KYLE, Texas - It all started with several specific calls to the Kyle Police Department of inquiries from registered sex offenders, who, according to Chief Jeff Barnett, had similar requests.
"They would often ask what our residency ordinance contained. Realizing that our community didn't have an ordinance in place seemed to maybe attract more than the ordinary number of registered sex offenders to consider Kyle as a future home," said Barnett.
The Chief told FOX 7 the calls made it clear why Kyle was a prime spot.
"What they were telling our officer; well I called this city and they have an ordinance, and I called this other city and they have an ordinance, and I called the other city and they have an ordinance, we felt like we wanted to do something to protect our community, we wanted to make our community safe, for the children," Barnett said. "And that’s really what the ordinance is about, it’s not necessarily keeping people out, it is more about providing safe areas for our children to gather and play and enjoy the public parks and such."
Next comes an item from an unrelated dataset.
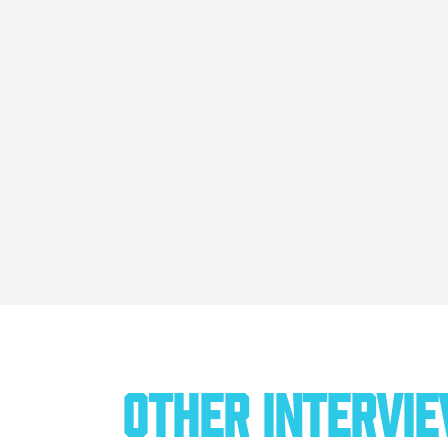
OTHER INTERVI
The child safety zone ordinance puts a 1,000-foot buffer around those places of play as well as schools and libraries. It also prohibits registered sex offenders from making frequent visits to places inside those zones. Participating in Halloween, wherever they end up living, is not permitted.
"We discussed with council distance, from 500' up to 2,000' and the council ultimately consider something in the middle of that," said Chief Barnett.
Civil rights advocates argue the zones do not provide protection and can actually cause bigger problems.
"They create homelessness, and they also create clustering, because there are so few places for people on the registry to live, they will cluster in the small areas, where they are allowed to be, and then again you have people complaining there are too many people with sex offenses living in that area. So what happens is a lot of these people are forced into homelessness. And then you have people complaining there are too many homeless people," said Mary Sue Molnar with Texas Voices for Reason and Justice.
The ordinance has some exemptions; people already living in the buffer zones do not have to move. The law does not apply to minors or to medical facilities where an individual is seeking treatment.
There is no family loophole: for example, a sex offender cannot move in with their parents if they live inside a buffer zone. Violating the ordinance is a Class C Misdemeanor.